Sisyphean attempts to change our eating behaviors suggests that we’re not very good at learning. But that nod to our foolishness would be to gloss over the problems underlying why we push that rock up the dieting hill every January only to have it roll down on our thighs by Valentine’s Day. There are three main reasons for our repeated dieting failures:
- habits
- the food environment
- our biology.
And they’re all extremely hard to alter.
First, our well-learned habits. Do you make a daily stop for a pastry or milkshake latté on your way to work? Do you mindlessly snack at your desk? Do you automatically say “yes” to fries with that sandwich?
To change our eating behavior, we first have to figure out what our “bad” eating habits are, which is not so easy. Then we have to break the mold on all those automatic routines. This means crushing habits from breakfast to our midnight snack, at home, work, and play.
Put this in the face of the central reason why changing behaviors so often fails: people try to change too much at once. For best success, we need to make a list and slowly tackle one bad habit at a time. This itself is a tedious task, which only adds to the burden of restricting our eating. Eating is among the greatest pleasures of existence, and we have to do it fairly constantly. This means that if we make eating unpleasant, we won’t give up eating; we’ll give up making it unpleasant.
Next is our perilous food environment. Even if you don’t have much money (in fact, it’s worse if you don’t have much money) unhealthy food is more accessible than fresh fruit, vegetables, and fish. Western eating offers a plethora of relatively inexpensive, high-calorie, delicious options with very minimal effort involved in getting any of it. You don’t even need to leave your couch except to answer the doorbell for that UberEats delivery.
There is a large scholarly literature on everything from portion size, to fast food availability, to how we eat (constant snacking, eating on the run or in your car), and how much we eat (a lot) and you will find many studies demonstrating the ways in which the modern eating environment undermines our health and waistlines. But you already know that. The point: The "new normal" food environment makes changing our eating patterns, portions, and passions very difficult to thwart.
Finally, there is our innate biology. We did not evolve in a landscape of Starbucks and MacDonald’s. Rather, until relatively recently, having enough food to eat was a rare luxury, and there are still societies where famine is a real and present danger.
Because we may have to go for days, or more, without sufficient sustenance, when we encounter calorie-dense foods—the best kinds are fatty and carbohydrates, the best form of easy energy—our biology dictates that we eat as much as we can so that we can survive to find the next meal.
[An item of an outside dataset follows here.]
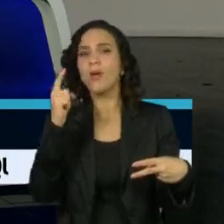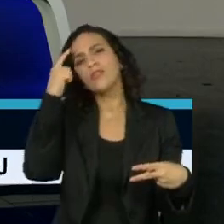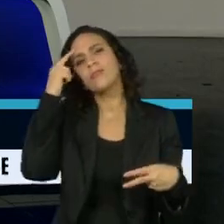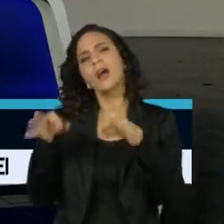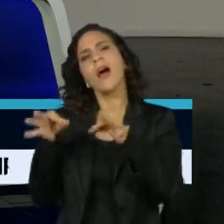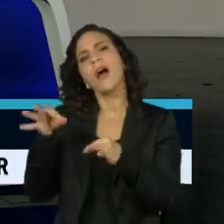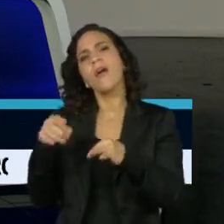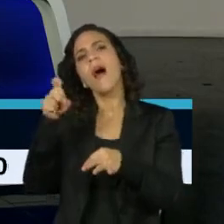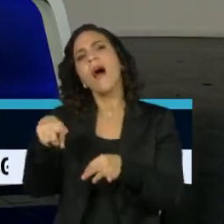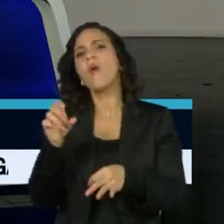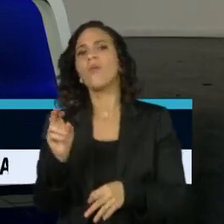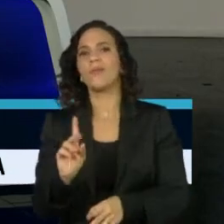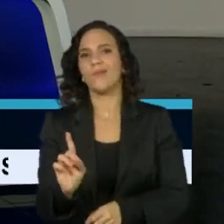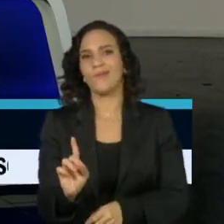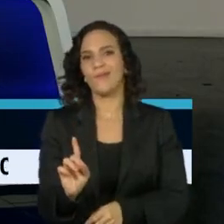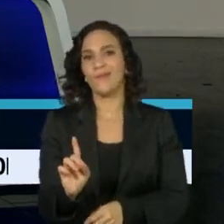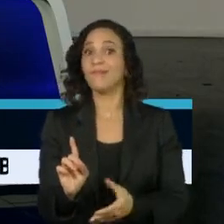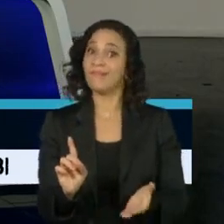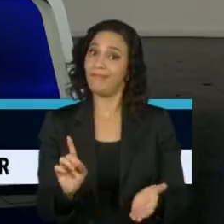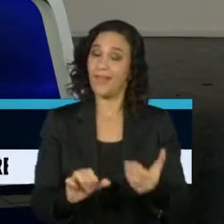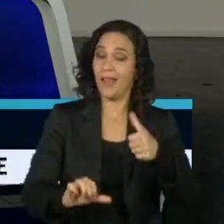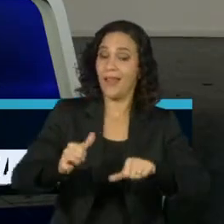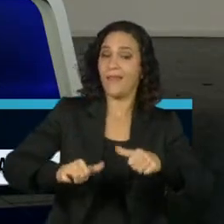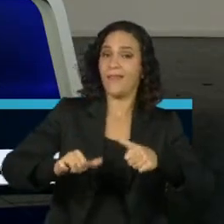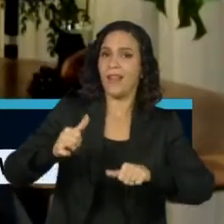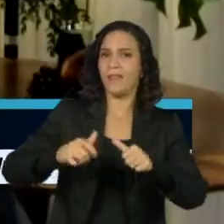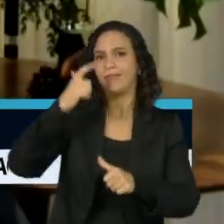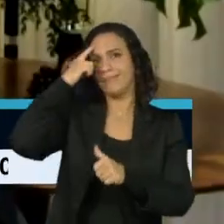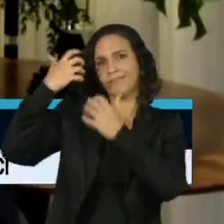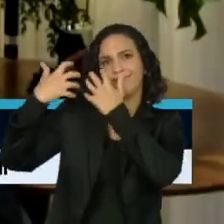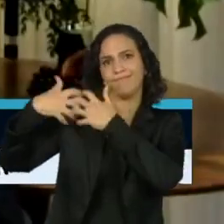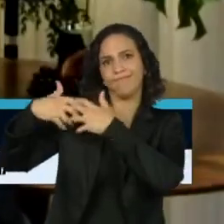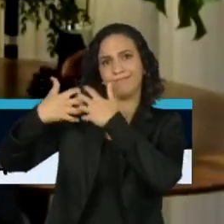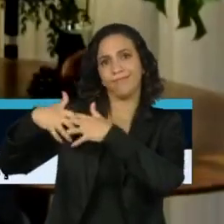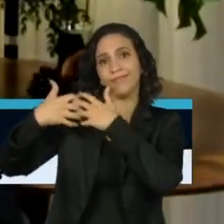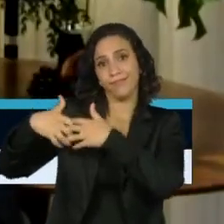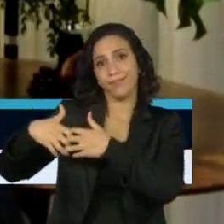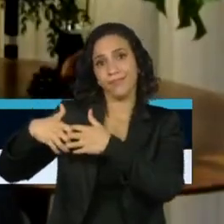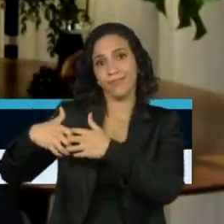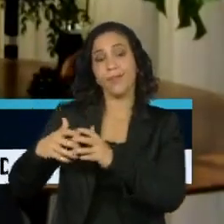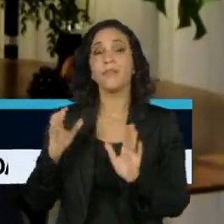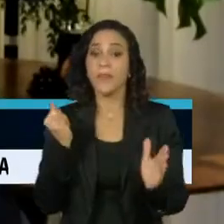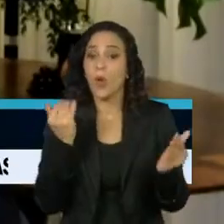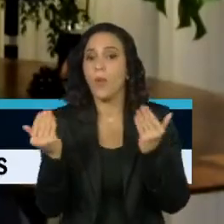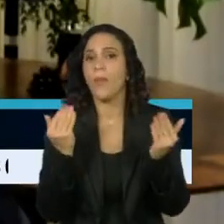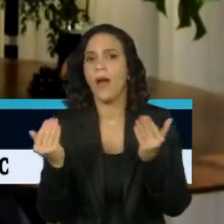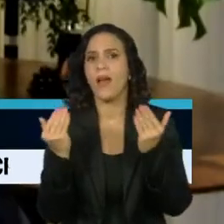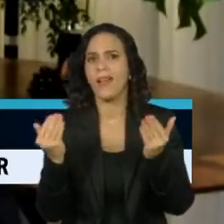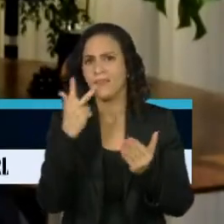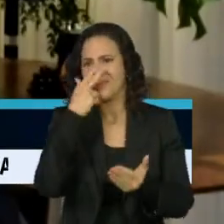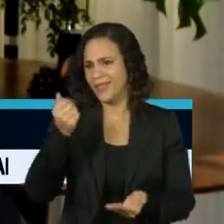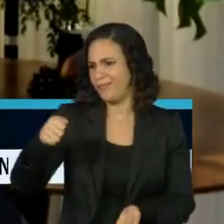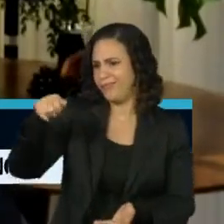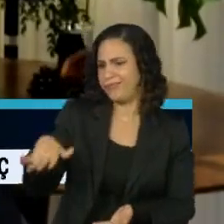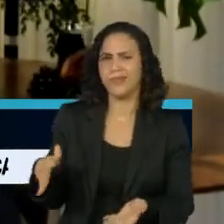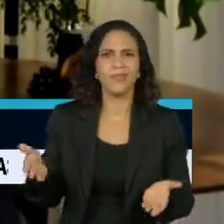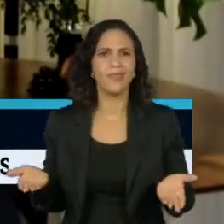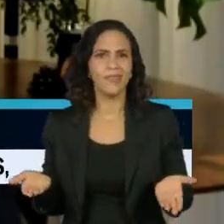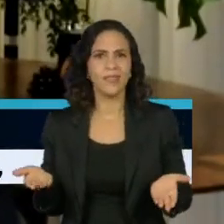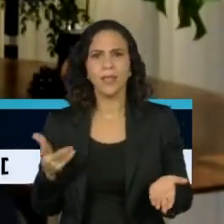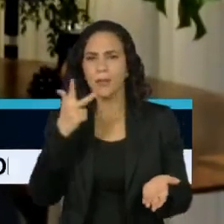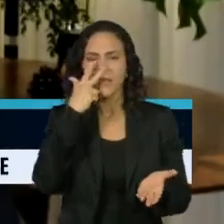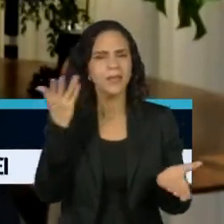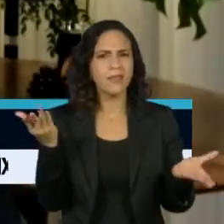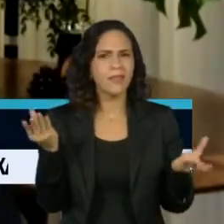avaliação. Isso vale, obviamente, em relação a essa circunstância que, mais do que esdrúxula, mais do que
We are programmed to love fatty, high-carbohydrate foods. To counteract these impulses is to work against millions of years of evolution.
Our food habits rewire our neural circuits for pleasure and reward, our food environment reinforces our food habits, and our innate biological motivations shape our enabling food environments. Yes, we are stupid to think that intoning a promise to eat less rich, alluring food when faced with such huge obstacles will be successful. But we are not stupid to keep on trying, because each attempt teaches us about ourselves and potentially brings us one step closer to a better relationship with food.
The key is to realize that at the heart of both our “good” and “bad” eating behaviors is the motivation to survive and experience pleasure, which is smart indeed.